和雒灵一起,有莘不破最享受的是用肉体创造感情;但和江离说说话却又是另一种完全不同的暇逸。他在江离旁边坐了下来,啪啦啪啦地胡扯着;江离眼睛似开似阖,将就地听着。
“前面有个人。”羿令符突然说。
有莘不破嗤之以鼻:“切!有个人有什么奇怪的?”他反对羿令符的话,并没有什么理由,只因为他想和别人抬杠。这日复一日无新鲜事的生活实在太无聊了。
“有个人当然奇怪!”桑谷隽反对有莘不破的话,一样没道理。
“是个女人。”羿令符继续说。
“咦?”两个抬杠的男人都很惊讶。
“是个少女,几百朵荀草(古人的美容草)花托着她顺江而来。”羿令符补充说。
“漂亮吗?”有莘不破问。桑谷隽瞪了他一眼,他一直以为,雒灵这样一个完美无缺的女孩子跟了这样一个色狼简直是老天无眼。不过尽管他很鄙视有莘不破这个无耻的问题,却仍竖起耳朵关注着答案。
“很柔弱的样子,很配那几百朵被江水打湿了的荀草花。”羿令符没有直接回答,但他的话却引起三个男人浮想联翩,连稚气未脱的芈压也关注这件事情了:“她在哪里?为什么你看到了我看不到?”

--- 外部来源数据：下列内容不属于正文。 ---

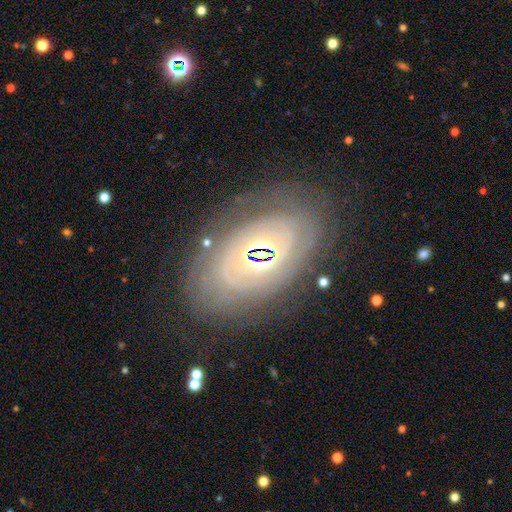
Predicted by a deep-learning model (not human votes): The model was most divided on "spiral arm count": can't tell: 42%, 2: 33%, 3: 8%, 4: 6%, more than 4: 6%, 1: 6%. Remaining: edge-on disk — no (94%); spiral arms — yes (82%); merging — none (80%); smooth or featured — featured or disk (76%); spiral winding — tight (75%); bar — no (53%); bulge size — small (50%).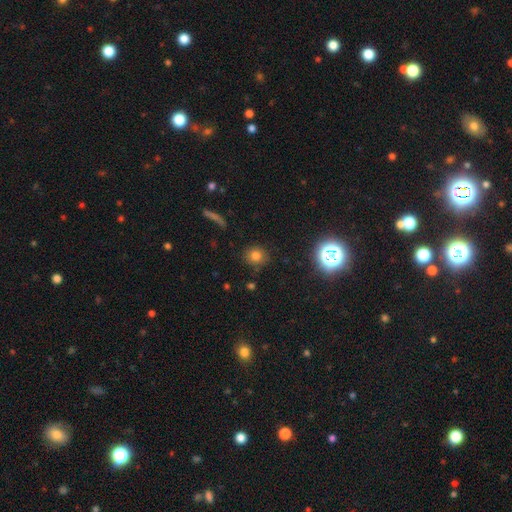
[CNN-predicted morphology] smooth_or_featured: smooth (p=0.75) [alt: star or artifact p=0.17]
how_rounded: round (p=0.83) [alt: in between p=0.16]
merging: none (p=0.85) [alt: minor disturbance p=0.10]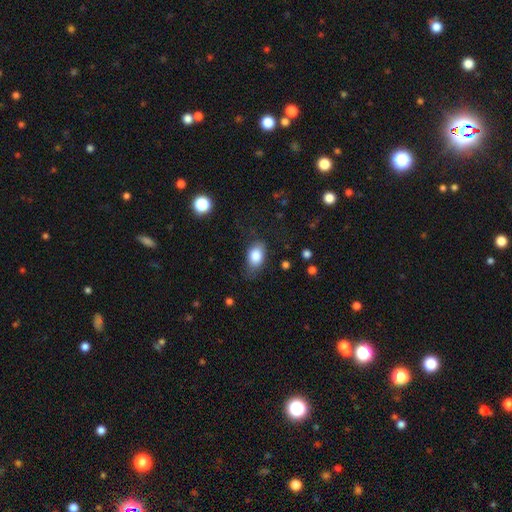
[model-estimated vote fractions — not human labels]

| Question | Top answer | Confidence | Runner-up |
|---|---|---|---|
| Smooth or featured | smooth | 83% | featured or disk (9%) |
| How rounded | in between | 87% | round (11%) |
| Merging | none | 68% | minor disturbance (23%) |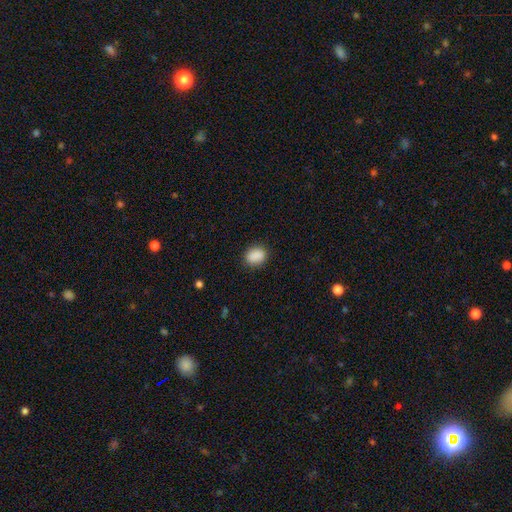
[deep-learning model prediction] Smooth or featured?
  - smooth: 89% *
  - star or artifact: 8%
  - featured or disk: 3%
How rounded?
  - in between: 66% *
  - round: 33%
  - cigar-shaped: 1%
Merging?
  - none: 85% *
  - minor disturbance: 11%
  - major disturbance: 3%
  - merger: 1%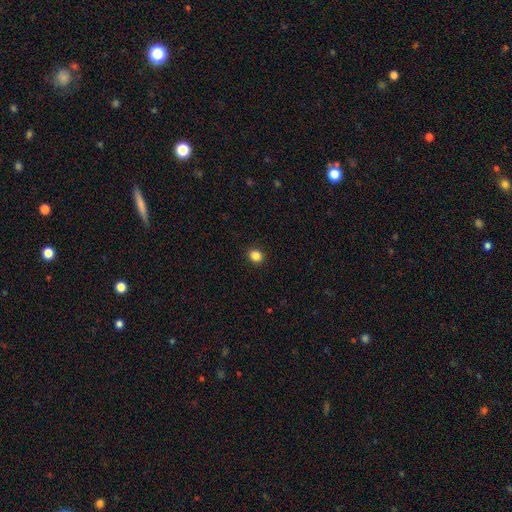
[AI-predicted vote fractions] Morphology: type=smooth (86%); roundness=round (72%); merging=none (92%).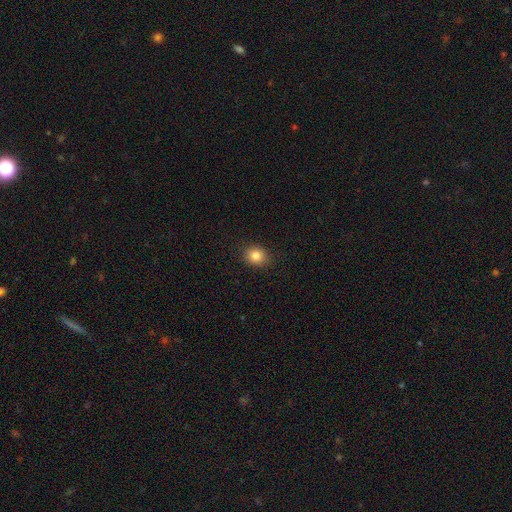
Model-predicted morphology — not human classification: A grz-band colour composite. It shows a smooth galaxy with no disk features (83%) that is round (66%). Merging: none (89%).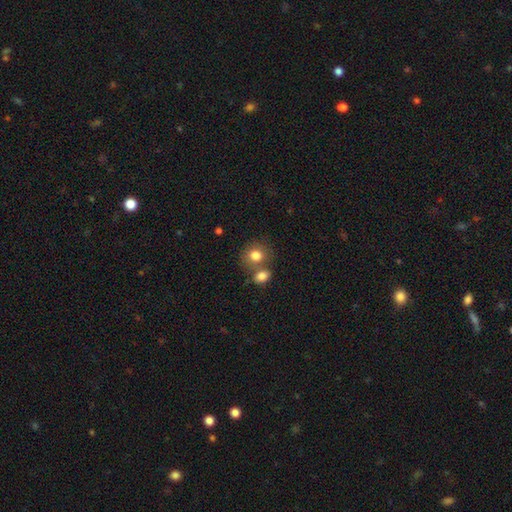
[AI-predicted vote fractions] A smooth galaxy with no disk features (81%) that is round (63%). Merging: none (50%).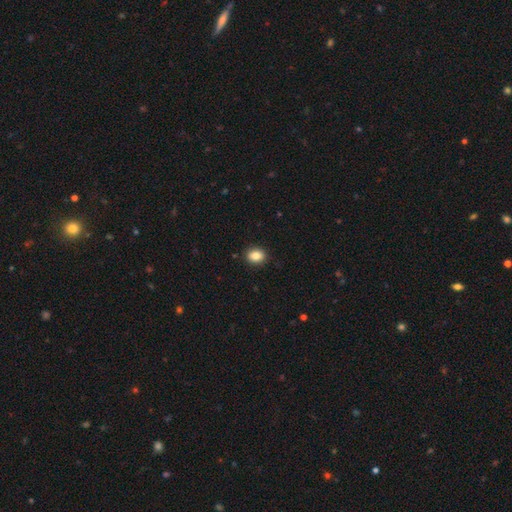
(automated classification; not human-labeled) This is clearly a smooth galaxy (86%). How rounded: possibly in between (51%). Merging: clearly none (90%).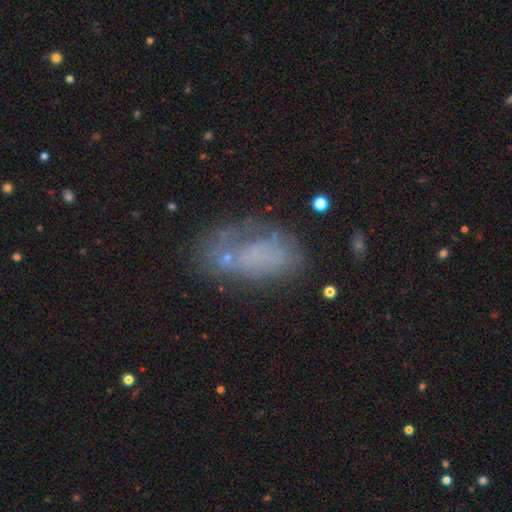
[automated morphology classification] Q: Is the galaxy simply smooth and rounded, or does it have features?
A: smooth — 48%.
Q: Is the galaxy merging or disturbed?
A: none — 43%.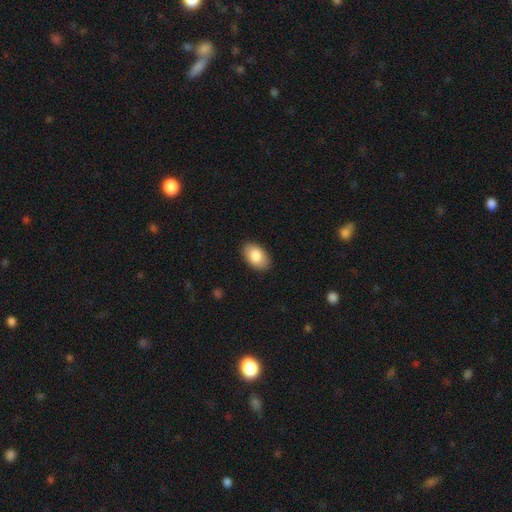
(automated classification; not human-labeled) Smooth or featured?
  - smooth: 85% *
  - featured or disk: 9%
  - star or artifact: 6%
How rounded?
  - in between: 92% *
  - round: 6%
  - cigar-shaped: 1%
Merging?
  - none: 89% *
  - minor disturbance: 9%
  - major disturbance: 2%
  - merger: 1%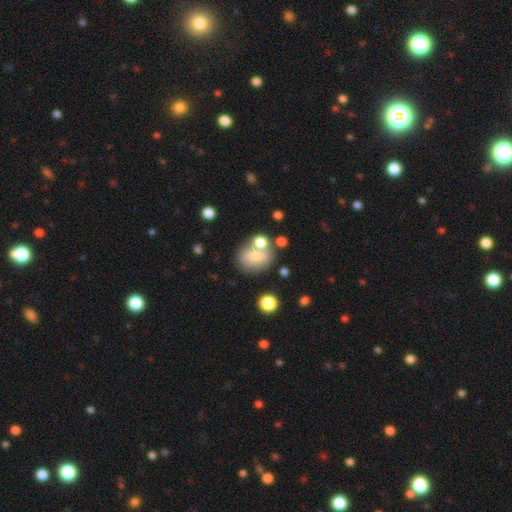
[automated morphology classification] type=smooth (66%); roundness=round (66%); merging=none (54%).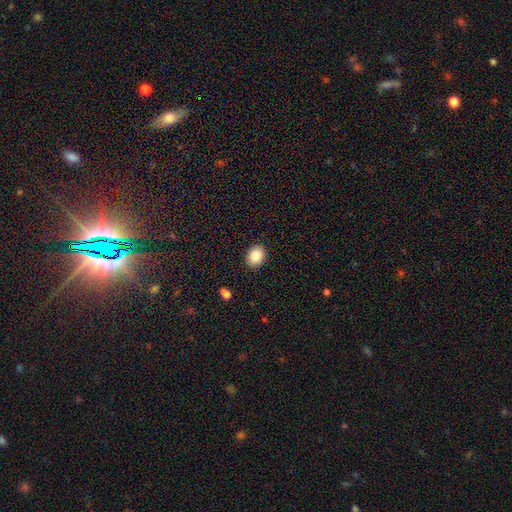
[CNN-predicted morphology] smooth-or-featured: smooth: 85% | star or artifact: 9% | featured or disk: 7%
  how-rounded: in between: 55% | round: 44% | cigar-shaped: 1%
  merging: none: 90% | minor disturbance: 8% | major disturbance: 2% | merger: 1%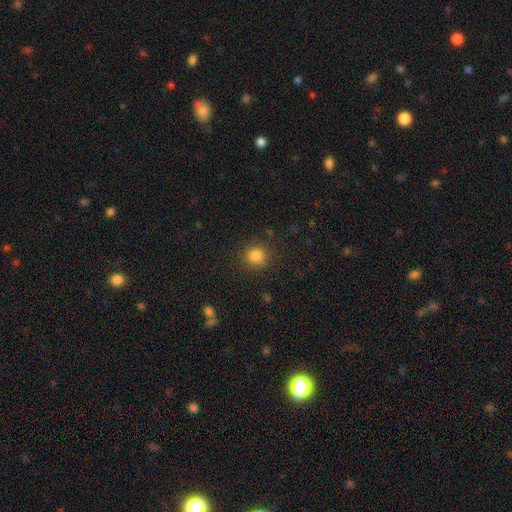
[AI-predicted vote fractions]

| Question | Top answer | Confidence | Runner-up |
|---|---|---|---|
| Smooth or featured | smooth | 84% | star or artifact (12%) |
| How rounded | round | 91% | in between (8%) |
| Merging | none | 86% | minor disturbance (9%) |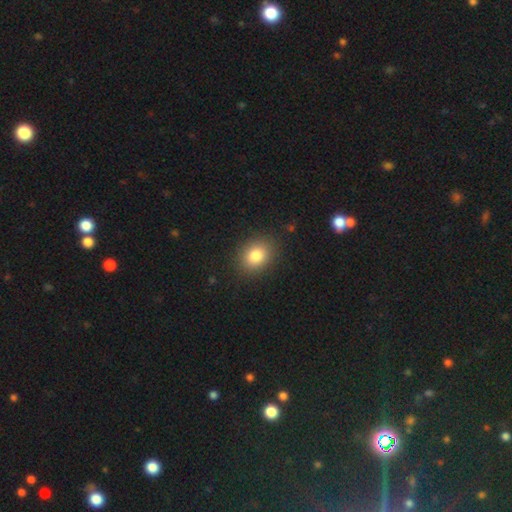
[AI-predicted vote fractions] Morphology: type=smooth (83%); roundness=round (50%); merging=none (87%).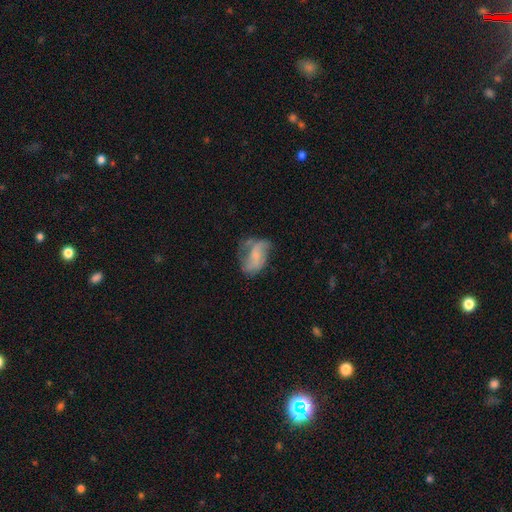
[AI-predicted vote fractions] This is possibly a featured or disk galaxy (53%). It is clearly not viewed edge-on (97%). Bar: possibly no (59%). Spiral arm pattern: likely yes (66%). Central bulge: marginally small (45%). Merging: marginally none (38%).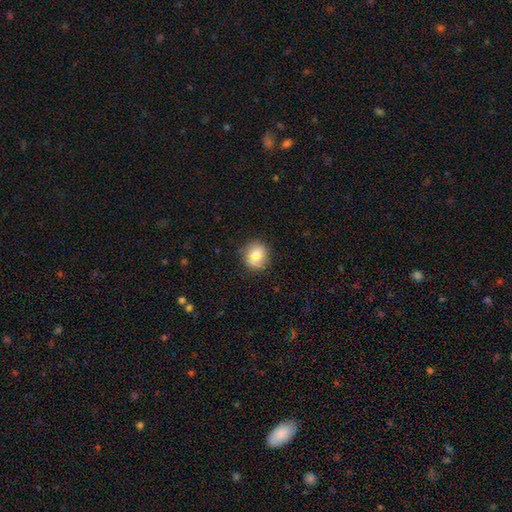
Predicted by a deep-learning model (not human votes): Q: Smooth or featured?
A: smooth (73%); runner-up: featured or disk (15%)
Q: How rounded?
A: round (79%); runner-up: in between (20%)
Q: Merging?
A: none (77%); runner-up: minor disturbance (13%)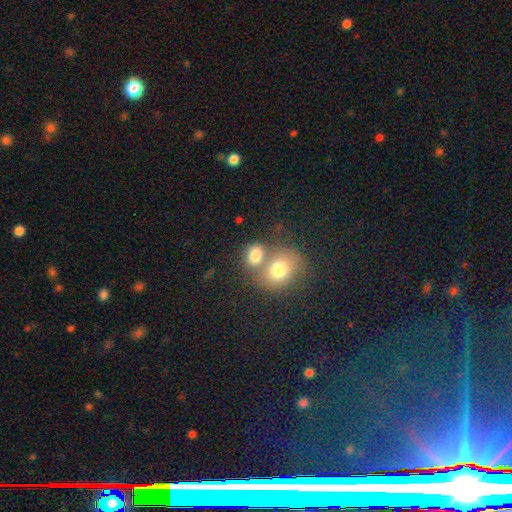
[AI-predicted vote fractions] Overall: smooth (77%). How rounded: in between (54%; round 45%). Merging: merger (49%; none 38%).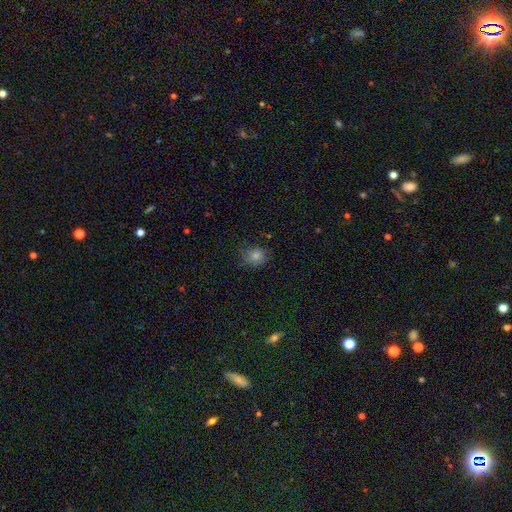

“这家伙除了有一双毒辣的鹰眼外,还能通过通感之术看到龙爪秃鹰那头扁毛畜生眼皮底下的所有东西。”有莘不破指着羿令符说,他当初在大荒原迷路就是这样给羿令符的父亲羿之斯发现的。
“她在什么地方?”桑谷隽也有点沉不住气了。
羿令符望着江流的上游,叹息道:“在这样一个地方……真孤独啊……”
一个娇弱的美少女,坐在几百朵荀草花上,孤独地漂流着……四个男人一起遥望上游,连江离也不禁怔怔出神。
“如果这时候她遇到危险,那这个邂逅就太完美了。”有莘不破很没人性地说。桑谷隽愤怒地瞪了他一眼,却听羿令符无动于衷地道:“她正受到一条六足鸟尾鰰(ha)鱼(《山海经》中一种长着六条腿一只鸟尾巴的鱼)的袭击。”他的声音还是那么平静,仿佛在讲一个大鱼吃小鱼的故事。
“什么?”两个男人一齐跳了起来,桑谷隽九分担心中暗藏一分兴奋,而有莘不破则把兴奋全写在了脸上。
“救人!快救人!”芈压是纯粹的担心,他毕竟是个孩子。
“远着呢。”羿令符说。
桑谷隽手一挥,一条天蚕片刻间幻化成蝶。他完全不管有莘不破“带我一起去”的叫声,御蝶而去,不一会飞得不见踪影。
“快!”有莘不破扯着羿令符说,“把你那鸟叫回来送我过去!”
“急什么?”羿令符说,“等它飞回来,桑谷隽早把人救下了。”
有莘不破向江离凑了过去,几乎鼻子贴着鼻子地说:“七香车!七香车!借我。”
有莘不破的鼻息都喷到江离脸上了,江离也不介意:“今早我让它吸食太阳精华去了,还没回来。就算回来了,这会儿也赶不上桑某某了。”看有莘不破又是失望又是不忿的样子,江离又说:“不过,我有一个主意,或许能让你比桑谷隽更快到达……”
“什么?快说!没时间了。”
“你先拿一点芈压手中的调味粉,然后站在那个位置。对,就是银环盘着的那个地方,对,前面一点,往左一点……”江离一边说,有莘不破一边行动,“哦,对了,位置刚刚好,然后把调料粉洒在银环的鼻子上——对了,蛇有没有鼻子?”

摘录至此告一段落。